Par David DEHARBE, avocat gérant (Green Law Avocats)

Par une ordonnance du  28 juin 2023, le juge des référés du Tribunal administratif d’Amiens a rejeté la requête en référé-suspension de la société Rockwool France pour défaut d’urgence au sens de l’article L. 521-1 du code de justice administrative (TA d’Amiens, 28 juin 2023, n°2301735, téléchargeable ci-dessous).


Pour mémoire alors que le préfet de l’Aisne a accordé à la société Rockwool une autorisation environnementale pour l’exploitation d’un site de production de laine de roche, le maire de Courmelles a rejeté sa demande de permis de construire.

Toutefois, le tribunal administratif d’Amiens a annulé ce refus par un jugement du 8 décembre 2022 tout en enjoignant au maire de Courmelles de réexaminer la demande de permis de construire déposée par la société Rockwool France.

Bien que la commune de Courmelles interjette appel de ce jugement devant la cour administrative d’appel Douai, le premier adjoint au maire de la commune de Courmelles a délivré, à titre provisoire le permis de construire intégrant les modifications auxquelles la société Rockwool France avait procédé afin de remédier aux deux vices relevés par le tribunal.

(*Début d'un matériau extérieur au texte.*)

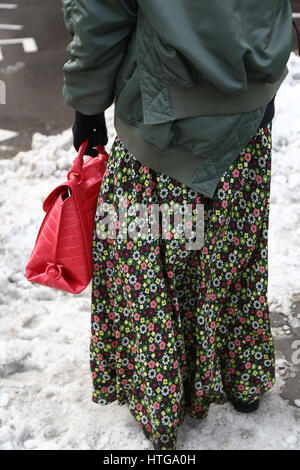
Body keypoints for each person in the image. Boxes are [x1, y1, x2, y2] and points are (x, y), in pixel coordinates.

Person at [61, 0, 293, 450]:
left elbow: (99, 15)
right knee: (232, 253)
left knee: (143, 263)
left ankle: (160, 400)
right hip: (249, 114)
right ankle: (241, 375)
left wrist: (87, 105)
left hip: (162, 121)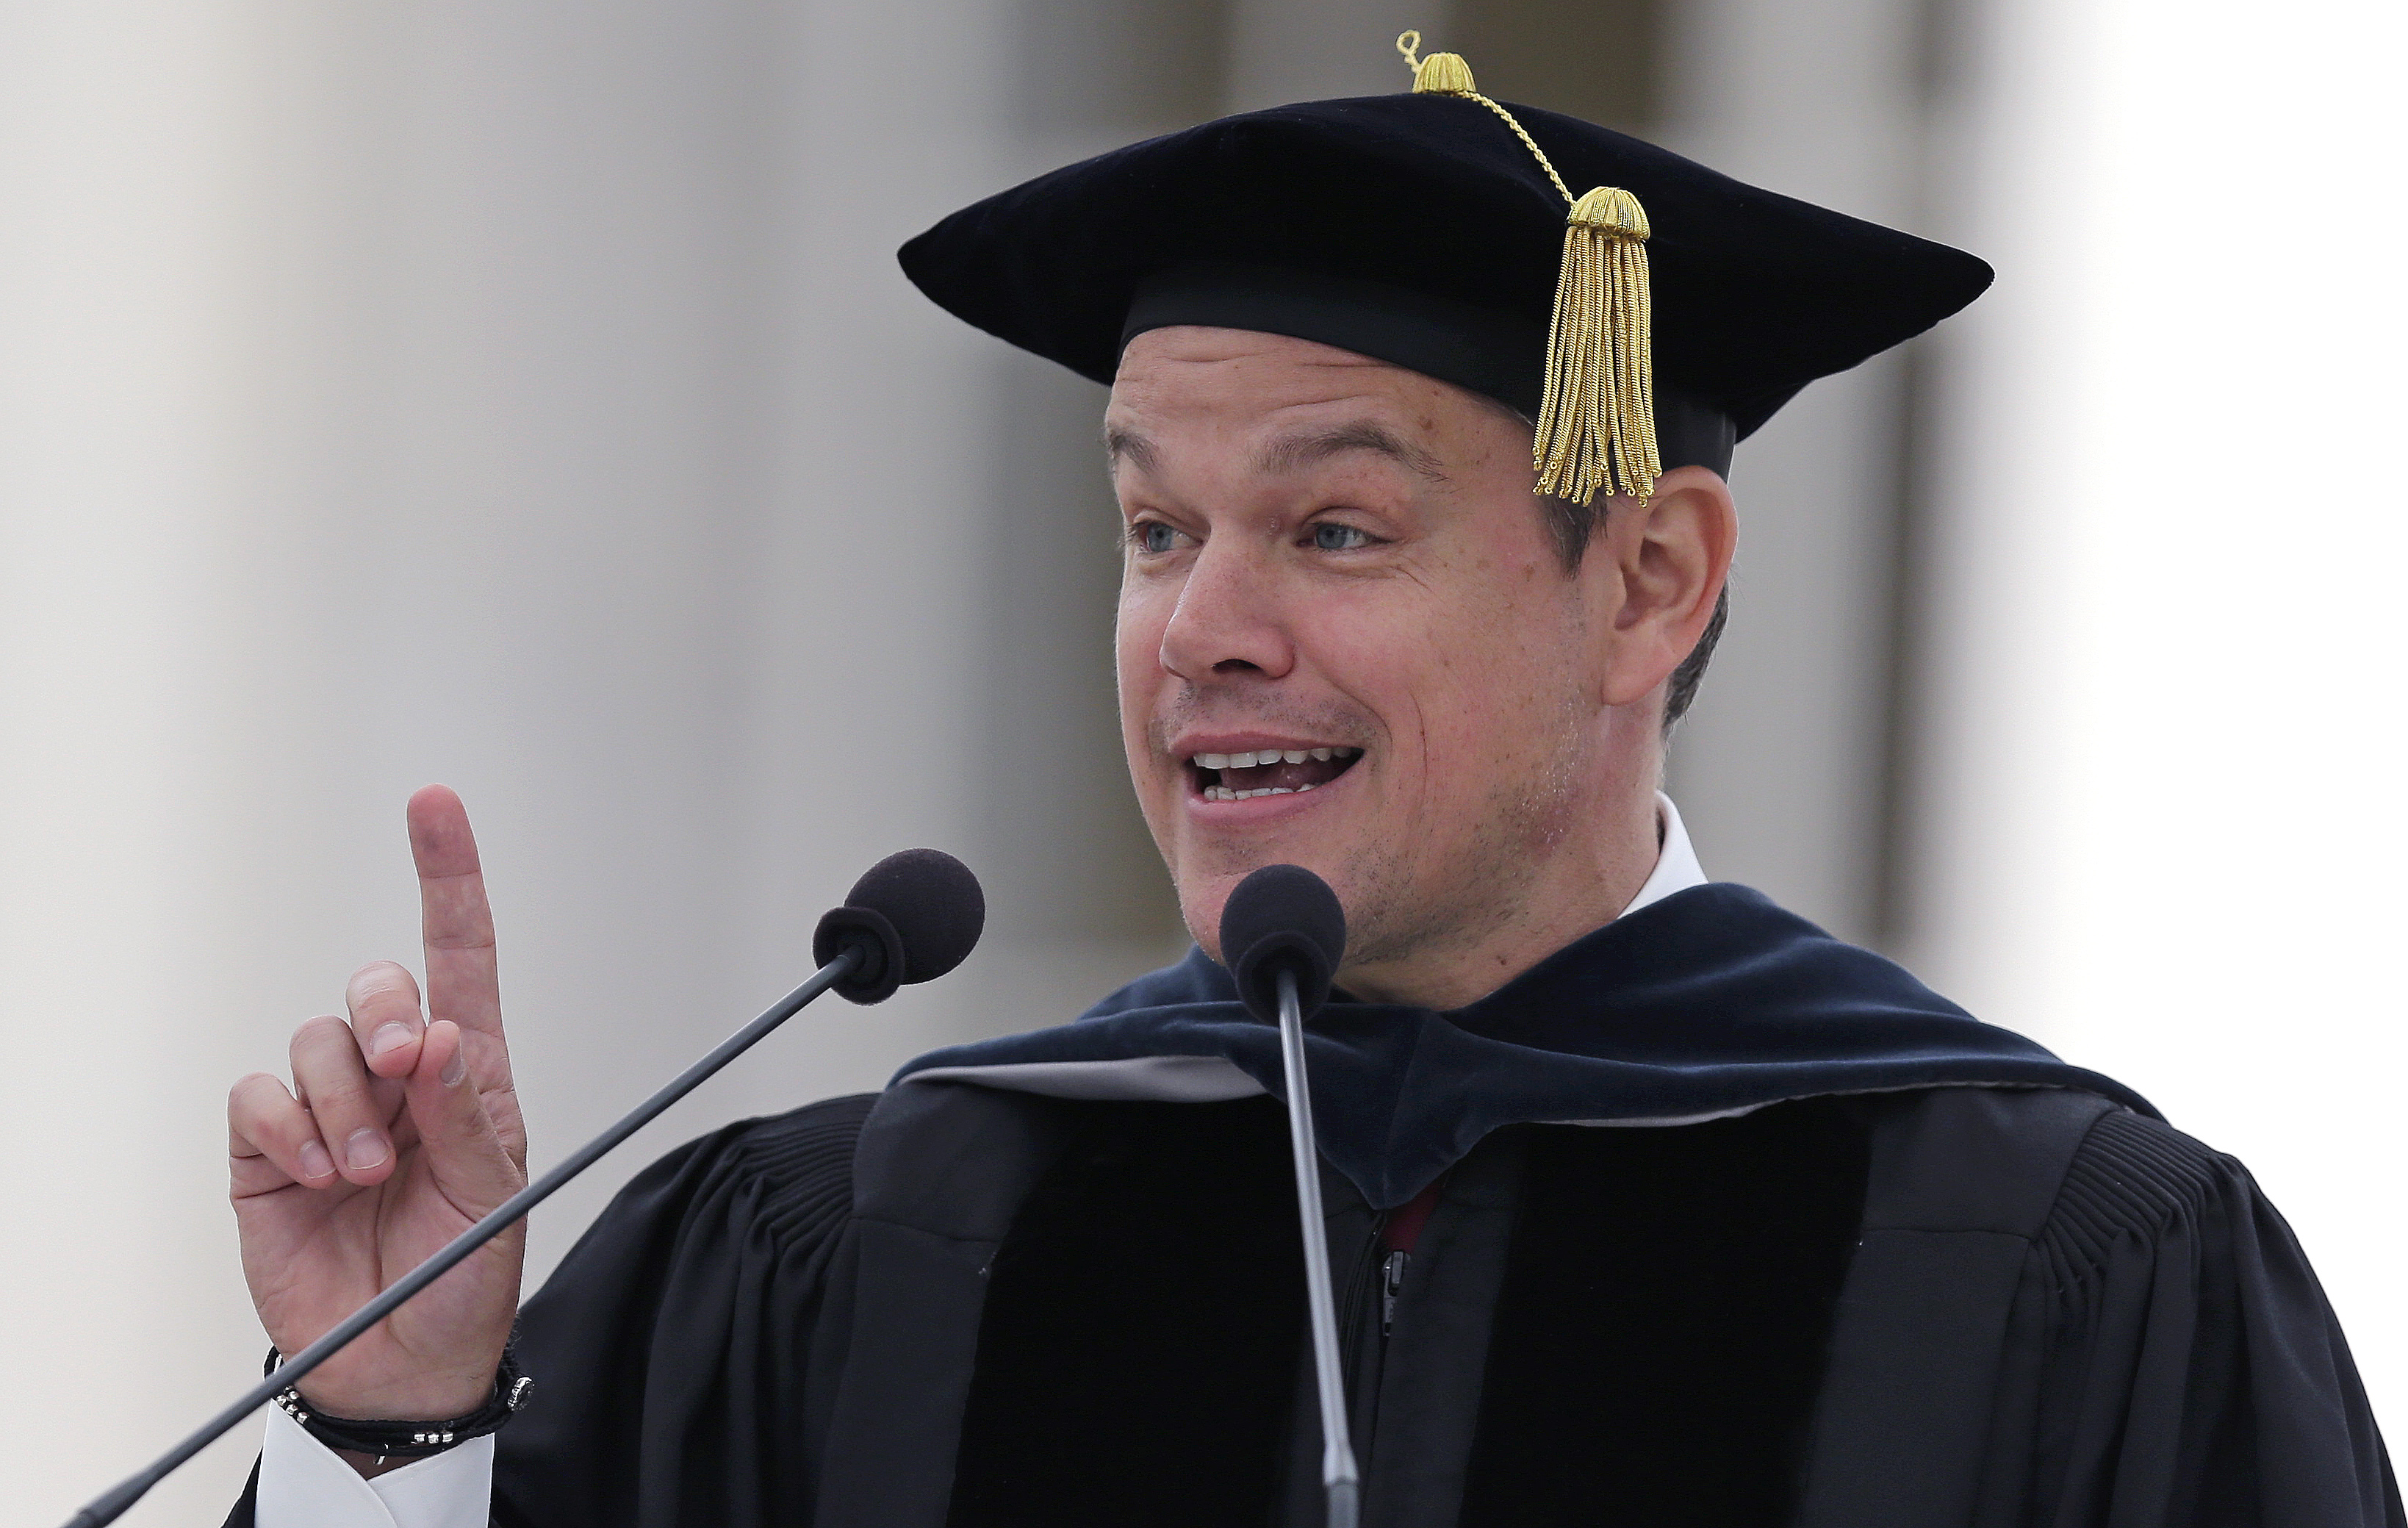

Toutefois, l’arrêté du premier adjoint a indiqué que la réalisation des travaux doit être différée jusqu’à l’obtention de la dérogation « espèces protégées » prévue par le code de l’environnement.

Sachant que la société Rockwool France dispose déjà d’une autorisation environnementale qu’elle estime suffisante, la société requérante a demandé au juge des référés de suspendre cette condition du permis de construire afin de pouvoir commencer immédiatement les travaux.

Pour justifier de l’urgence à suspendre l’exécution de l’arrêté du premier adjoint au maire de Courmelles, en tant qu’il s’oppose au démarrage des travaux autorisés, la société Rockwool France fait valoir que le retard dans la réalisation de ce projet lui fait subir, sans justification, depuis deux ans, un préjudice économique important, au regard tant des immobilisations supportées que de la perte de chiffre d’affaire qui en résultent et que cette situation porte atteinte à l’intérêt public tenant à la création escomptée d’une centaine d’emplois sur le site.

De manière constante, le jurisprudence administrative souligne que l’urgence justifie que soit prononcée la suspension d’un acte administratif lorsque l’exécution de celui-ci porte atteinte, de manière suffisamment grave et immédiate, à un intérêt public, à la situation du requérant ou aux intérêts qu’il entend défendre (CE, Section, 28 février 2001, 229562 229563 229721).

De même, elle souligne qu’il appartient au juge des référés d’apprécier concrètement, compte tenu des justifications apportées par le requérant, si les effets de l’acte litigieux sont de nature à caractériser une urgence justifiant que, sans attendre le jugement au fond, l’exécution de la décision soit suspendue (CE, Section, 28 février 2001, 229562 229563 229721).

Il est à noter que l’urgence s’apprécie objectivement et compte tenu de l’ensemble des circonstances de chaque espèce, et notamment des objectifs d’intérêt public poursuivis par la décision critiquée (CE, Section, 28 février 2001, 229562 229563 229721).

En l’espèce, le juge des référés estime que le démarrage des travaux de l’usine de production de laine de roche de la société Rockwool France n’est pas urgent.

En sens, le tribunal a relevé que l’exécution différée des travaux comporte certes pour la société des conséquences dommageables mais qu’il n’est pas établi que sa situation économique serait pour autant affectée de manière suffisamment grave et immédiate de ce seul fait. Il a ensuite relevé que le chantier n’était pas encore mis en place :


Pour finir, il a mis en balance l’intérêt public qui s’attache à la création, à terme, d’une centaine d’emplois et le risque d’une atteinte non justifiée et difficilement réparable à la protection du site, tout en prenant en compte le fait que ni le permis de construire, ni l’autorisation environnementale délivrés à la société Rockwool France ne sont définitifs et que le tribunal statuera au mois de juillet prochain sur la légalité de l’autorisation environnementale dont dispose la société :


Précisons que le juge du fond est déjà intervenu en rendant un jugement avant-dire droit prononçant le suris à statuer sur la légalité de l’autorisation d’exploiter, tout en considérant qu’une dérogation de destruction d’espèce protégée n’était pas légalement requise du demandeur à l’autorisation environnement.